Mettmann. Nach einem spektakulären Einbruch im Mai musste Goldschmied Peter Stütz sein Geschäft am Hochdahler Markt komplett auf Vordermann bringen. Jetzt läuft der Betrieb wieder rund. Von Laura Micus

ERKRATH Hübsch sieht das Schaufenster der Goldschmiede am Markt aus. Nichts deutet mehr darauf hin, dass noch vor einigen Wochen hier kräftig renoviert wurde. Nach einem spektakulären Einbruch im Mai dieses Jahres, bei dem dreiste Diebe mit einem gestohlenem Auto die Schaufenster zerstörten, musste Goldschmied Peter Stütz sein Geschäft am Hochdahler Markt komplett auf Vordermann bringen. Drei Monate hat das gedauert, doch auch in dieser Zeit war er für seine Kunden da, nur konnte er keine Ware im Fenster ausstellen. "Die Leute kaufen nach Schaufenster", sagt er. Dennoch seien seine treuen Kunden geblieben und nun laufe alles wieder wie gehabt.

Seit Februar vergangenen Jahres betreibt der Goldschmied aus Übach-Palenberg gemeinsam mit seiner Frau das Geschäft. "Wir hatten schon länger den Wunsch, uns selbstständig zu machen", erzählt er. "Seit 30 Jahren bin ich in der Branche." Durch Zufall habe er dann das Geschäft gefunden und "es hat alles gepasst". Die Lage sei günstig wegen der Nähe zu Edeka, der Fußgängerzone und dem kostenfreien Parkplatz. Stütz bietet vor allem ausgefallenen Schmuck an, wie er betont. Die gängigen Marken wie Fossil, Pandora oder Swarowski verkaufe er nicht, seine Schmückstücke seien individueller. Das wissen die Kunden zu schätzen, denn sie kommen mal eben nach einem Lebensmittel-Einkauf in den Laden und finden ein schönes Armband oder eine schicke Kette.

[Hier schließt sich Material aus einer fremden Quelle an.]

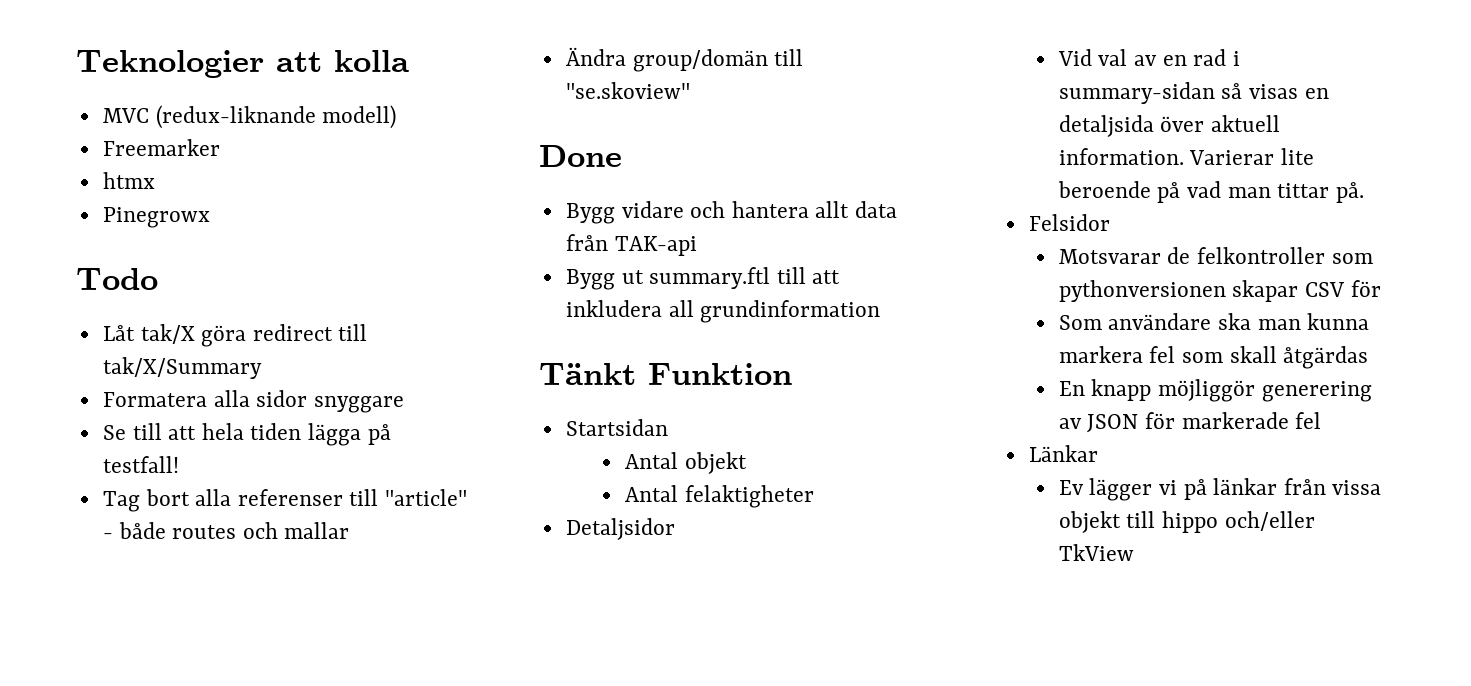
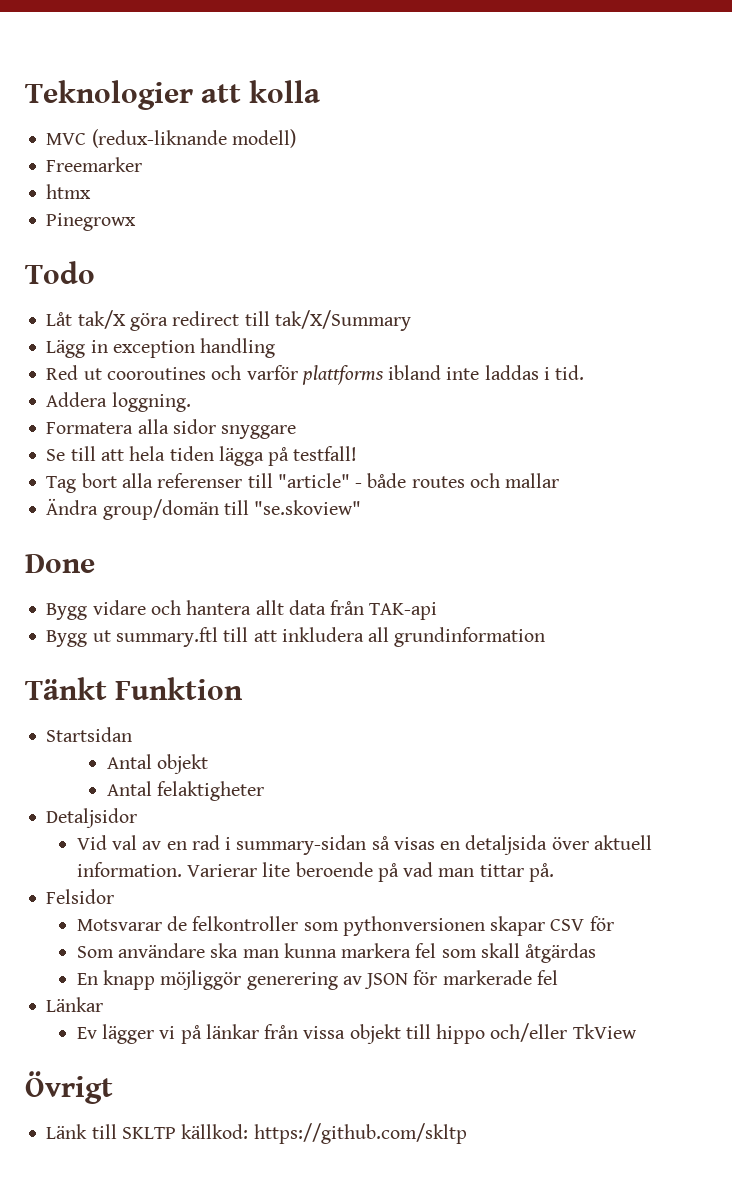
(262, 368) none -> [46,338,276,358] [46,365,585,385] [46,392,191,412] // Lägg in exception handling // Red ut cooroutines och varför plattforms ibland inte laddas i tid. // Addera loggning.
(1134, 552) none -> [25,1071,113,1104] [46,1123,467,1144] // Övrigt // Länk till SKLTP källkod: https://github.com/skltp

Die Kernkundschaft ist zwischen 30 und 60 Jahre alt, aber auch Jugendliche finden mal den Weg in das Juweliergeschäft - oder Bewohner des Rosenhofs. Denn der Juwelier hat in jeder Preislage etwas zu bieten. Da kann sich auch mal ein 16-Jähriger eine Kette für seine Freundin leisten. Stütz freut sich über die neu gewonnene Kundschaft: "Man muss jeden Kunden immer wieder neu gewinnen", sagt er, "man muss immer am Ball bleiben." Seine Arbeit gefällt ihm, er liebt das kreative und selbstständige Arbeiten. Den Schritt in die Selbstständigkeit habe er keinen Moment bereut. "Wir sind ganz offen und freundlich aufgenommen worden", erzählt er. Natürlich bekomme man auch mal die Konkurrenz zu spüren, nicht nur aus dem Internet, sondern auch von Discountern, die zum Beispiel günstigere Uhren verkaufen, "aber man muss sich dem Wettbewerb stellen", so Stütz. Mit dieser Einstellung ist er bisher erfolgreich. Und so möchte er sein Geschäft auch zukünftig führen: zufrieden und bodenständig.